CHARLESTON, WV (WOWK) – A bill to set up “Safe Haven Baby Box” surrender locations is making its way through the West Virginia legislature. If passed, the state would install one in each of West Virginia’s 55 counties.

West Virginia already has a Safe Haven Law that allows children less than 30 days old to be dropped off at hospitals, health facilities, or fire departments that are staffed 24 hours. If the “Baby Box” bill would be passed, children could be dropped off at the same locations, however, it would be anonymously.

“Keep in mind this is a last resort option,” said Monica Kelsey, CEO/Founder of Safe Haven Baby Boxes. “We want a parent to walk in and hand the child to a person if they will, but if they won’t we have to have an alternative in place. Otherwise, we’re going to continue to find dead newborns in dumpsters, trashcans, [and] along highways.”

Kelsey, who was abandoned two hours after birth, said the Safe Haven law needs to be advanced to establish more options for children to be safely surrendered.

“When a parent walks into a hospital or a fire station it’s confidential, it’s not anonymous,” she said. “So, this allows parents who don’t want their identity to be known to do the right thing and still surrender the life of their child.”
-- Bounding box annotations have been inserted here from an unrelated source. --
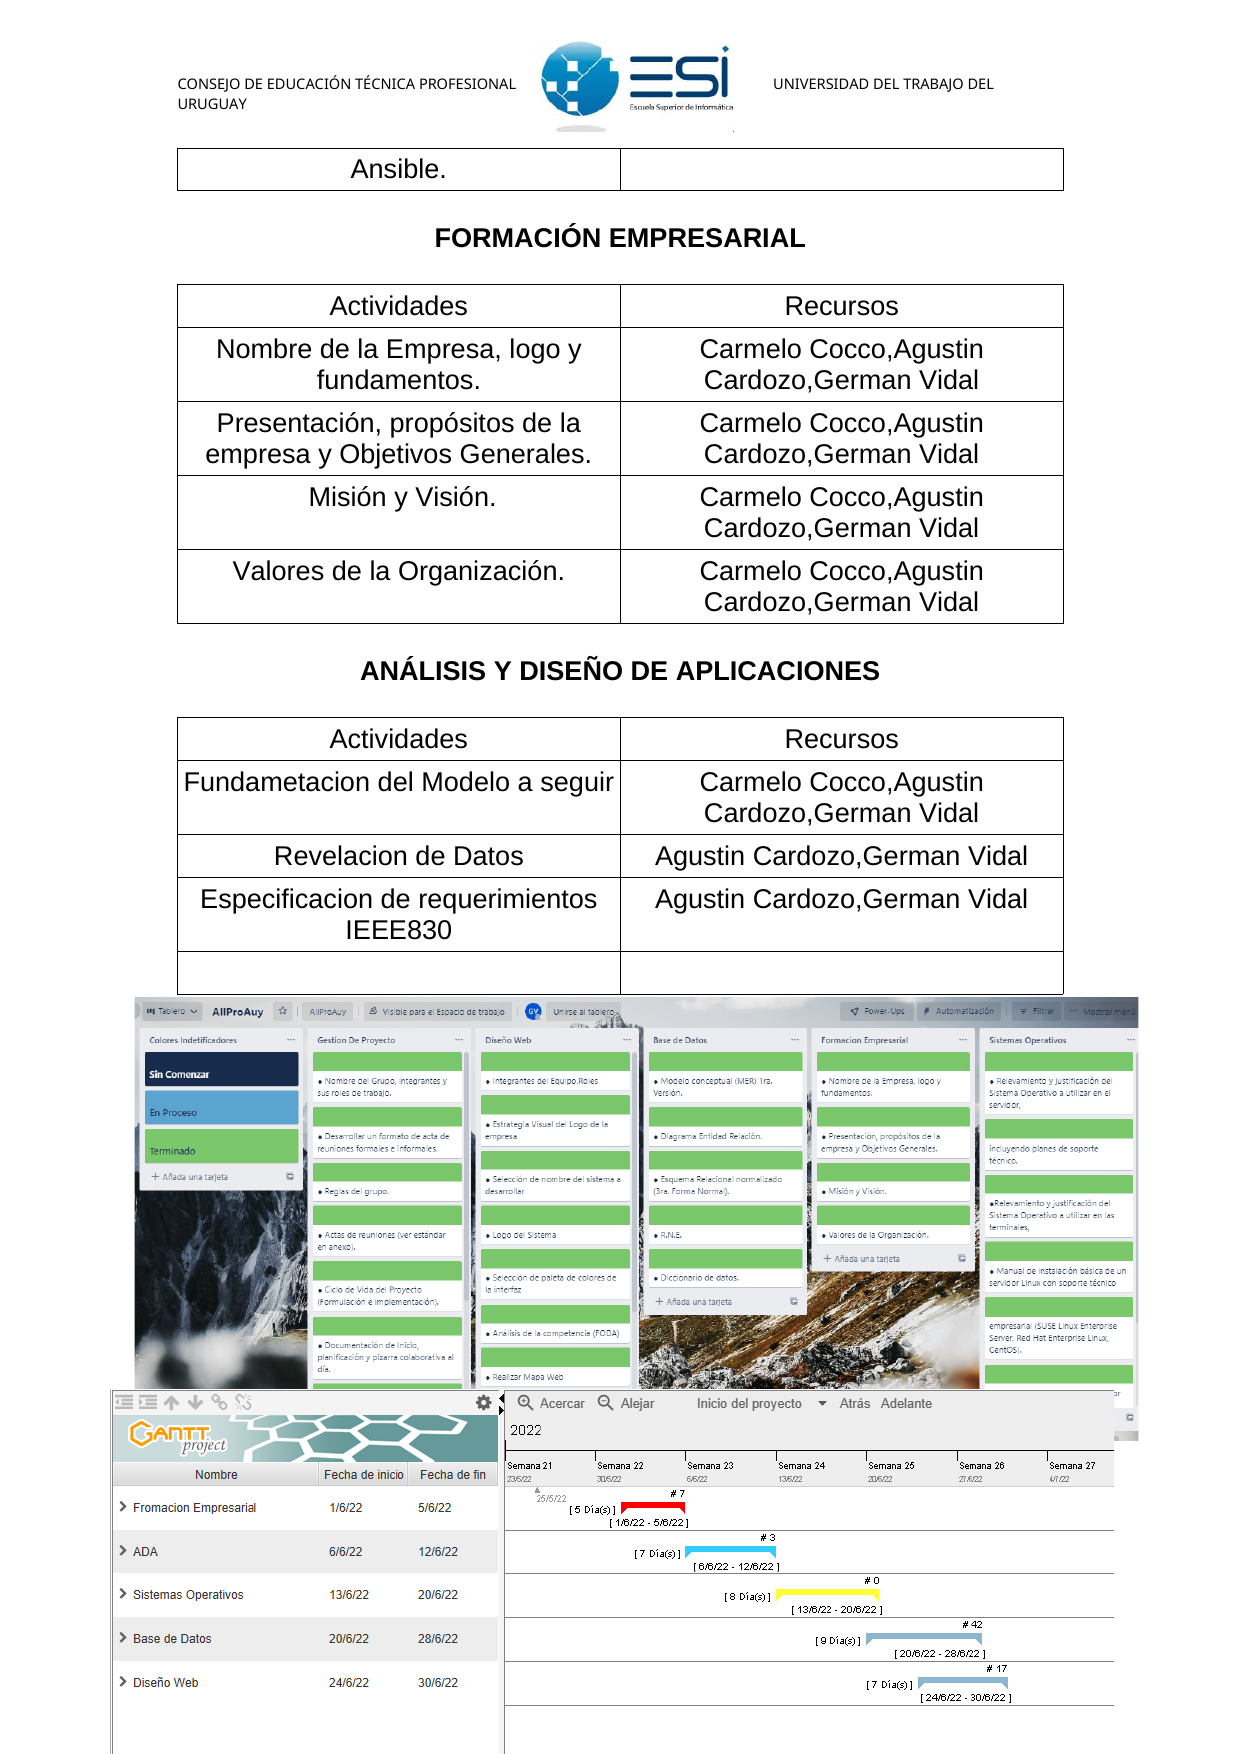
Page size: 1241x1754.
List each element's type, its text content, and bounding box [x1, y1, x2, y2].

table_cell Agustin Cardozo,German Vidal [621, 835, 1063, 877]
table_cell Agustin Cardozo,German Vidal [621, 878, 1063, 951]
table_cell Carmelo Cocco,Agustin Cardozo,German Vidal [621, 328, 1063, 401]
table_header Actividades [178, 718, 620, 760]
table_cell Carmelo Cocco,Agustin Cardozo,German Vidal [621, 402, 1063, 475]
table_header Actividades [178, 285, 620, 327]
table_header Recursos [621, 285, 1063, 327]
table_cell Carmelo Cocco,Agustin Cardozo,German Vidal [621, 761, 1063, 834]
table_cell Fundametacion del Modelo a seguir [178, 761, 620, 834]
table_cell Presentación, propósitos de la empresa y Objetivos Generales. [178, 402, 620, 475]
table_cell Valores de la Organización. [178, 550, 620, 623]
table_cell [178, 952, 620, 994]
table_cell Especificacion de requerimientos IEEE830 [178, 878, 620, 951]
picture [110, 997, 1139, 1754]
table_cell Revelacion de Datos [178, 835, 620, 877]
table_cell Ansible. [178, 149, 620, 190]
table_cell Carmelo Cocco,Agustin Cardozo,German Vidal [621, 550, 1063, 623]
text FORMACIÓN EMPRESARIAL [177, 222, 1063, 253]
table_cell Carmelo Cocco,Agustin Cardozo,German Vidal [621, 476, 1063, 549]
table_cell Misión y Visión. [178, 476, 620, 549]
table_cell [621, 149, 1063, 190]
table_cell Nombre de la Empresa, logo y fundamentos. [178, 328, 620, 401]
table_cell [621, 952, 1063, 994]
table_header Recursos [621, 718, 1063, 760]
picture [534, 39, 734, 132]
text ANÁLISIS Y DISEÑO DE APLICACIONES [177, 655, 1063, 686]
She said the baby would be placed inside the “Baby Box,” which would be installed on the wall of the location. There would be no cameras nearby, and the box would be heated, air-conditioned, and padded.

Once the baby is inside, silent alarms would alert those on-site that a baby has been dropped off. The parent would be able to remain anonymous and would not face any criminal penalties.

West Virginia House Delegate Steve Westfall is the lead sponsor on the bill. He said they will cost about $11,000 each, totaling over $600,000. However, he said the cost is worth it.

“I just think it’s a better way to do it, hopefully, it will encourage a parent, a mother or father, to just say we cannot take care of this child. They put them in these boxes and the state will take care of them,” he said.

There are over 130 active “Baby Boxes” across nine states, including Ohio and Kentucky. Since 2016, there have been 24 newborns saved through these boxes. However, that has not stopped people from illegally abandoning their children.

Just in the last two years, Kelsey said two babies were illegally abandoned in West Virginia. She hopes the passing of the “Baby Box” bill will change that.

“If that’s all we save, two babies in the state of West Virginia, with these boxes then isn’t that enough?” she said.

According to Kelsey, West Virginia’s first “Baby Box” will be active in the next 60 days, but if this bill passes, the state would set up one in each county.